Friday, October 15, 2010

Classic Dylan, for the first time.

Five days from now, on October 19, Columbia Records will release a "Bootleg Series" two CD set of early Bob Dylan recordings, The Witmark Demos 1962-1964. The set's title comes from these having been "demo" recordings Dylan made during the first two years of his recording career, mostly for the publisher Witmark Music, but a few of the earliest for another house. These recordings were not made for publication, but rather for the publisher to play for other recording artists who migiht be interested in covering them. Consequently, Dylan's approach to them is relaxed. Most of these songs were also recorded by Dylan for publication, and included on his early albums, from Bob Dylan (1962; follow the link and scroll down for some interesting commentary that appeared on the liner of this, Dylan's first album, then scroll down further for videos of earlier performances of some of the songs he covered on this album) through Bringing It All Back Home (1965), and a few on later albums. Some were never included in official Dylan albums, but only on bootlegs, and some others were never released by Dylan. As Michael Simmons noted in MOJO:
In addition to the obvious classics, there are renditions of little-known Bobtunes that in hindsight stand with his best from this time (15 of the songs here have never been officially released by Bob in any form). Long Time Gone is a powerful refutation of any attempt to tame the drifting protagonist. It includes the line "But I know I ain't no prophet / An' I ain't no prophet's son" - that predates the spokesman-for-a-generation furore (he may be more prophetic than he knows). With a sprightly rhythm, engaging melody and offbeat chord changes for the folk idiom, Guess I'm Doing Fine is another anthem of determination.
You can listen to 22 of the 47 tracks in this collection on the NPR website. The demo of "Blowin' in the Wind" struck me as better than the version released on The Freewheelin' Bob Dylan, but this may just have been a "shock of the new" reaction. "Long Ago, Far Away", which I previously knew only from the Brothers Four Sing of Our Times album (you can play a sample here), seems badly recorded; Dylan's voice on "far away" sounding very screechy. The anthemic "When the Ship Comes In"--my favorite version has long been that of The Hillmen, Chris Hillman's pre-Byrds bluegrass group (listen here)--is here done by Dylan accompanying himself on piano, and done splendidly. Other songs I'd never heard, like the aforementioned "I'm Doing Fine", were especially pleasant surprises.

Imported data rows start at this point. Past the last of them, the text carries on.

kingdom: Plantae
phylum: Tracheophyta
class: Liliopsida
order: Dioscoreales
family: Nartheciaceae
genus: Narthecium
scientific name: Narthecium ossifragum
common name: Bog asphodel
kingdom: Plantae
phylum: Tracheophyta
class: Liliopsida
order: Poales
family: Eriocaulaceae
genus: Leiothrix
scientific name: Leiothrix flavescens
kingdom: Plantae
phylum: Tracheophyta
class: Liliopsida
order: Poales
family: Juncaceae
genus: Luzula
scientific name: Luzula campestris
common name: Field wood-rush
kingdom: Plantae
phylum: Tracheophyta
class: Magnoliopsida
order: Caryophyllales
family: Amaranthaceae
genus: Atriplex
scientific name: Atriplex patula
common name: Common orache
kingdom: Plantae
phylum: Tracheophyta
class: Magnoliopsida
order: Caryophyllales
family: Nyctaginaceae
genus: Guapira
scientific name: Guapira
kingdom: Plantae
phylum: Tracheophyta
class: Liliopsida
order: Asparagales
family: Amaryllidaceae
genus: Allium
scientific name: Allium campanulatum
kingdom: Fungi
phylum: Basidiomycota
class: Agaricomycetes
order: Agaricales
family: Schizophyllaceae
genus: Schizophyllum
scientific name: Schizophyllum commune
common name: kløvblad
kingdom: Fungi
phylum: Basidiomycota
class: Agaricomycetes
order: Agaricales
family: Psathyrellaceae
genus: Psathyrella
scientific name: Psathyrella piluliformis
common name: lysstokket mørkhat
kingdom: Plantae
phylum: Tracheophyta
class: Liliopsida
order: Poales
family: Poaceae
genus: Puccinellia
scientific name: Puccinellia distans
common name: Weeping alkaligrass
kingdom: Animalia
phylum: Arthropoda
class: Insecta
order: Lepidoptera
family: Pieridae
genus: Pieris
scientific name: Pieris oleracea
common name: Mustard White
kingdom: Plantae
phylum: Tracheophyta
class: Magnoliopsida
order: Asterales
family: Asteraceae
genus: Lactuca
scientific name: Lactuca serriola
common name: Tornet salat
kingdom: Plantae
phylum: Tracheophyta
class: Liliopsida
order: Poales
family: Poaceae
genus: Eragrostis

As Michael Simmons sums it up:
I'm betting a lot of young people of the 21st century will find comfort listening to this young man of the 20th as he begins his odyssey. All eras set challenges for young minds - and Lord knows everyone gets the blues. True artists make their own mistakes and learn their own lessons, but it never hurts to know where giants have trod before embarking on a journey of your own.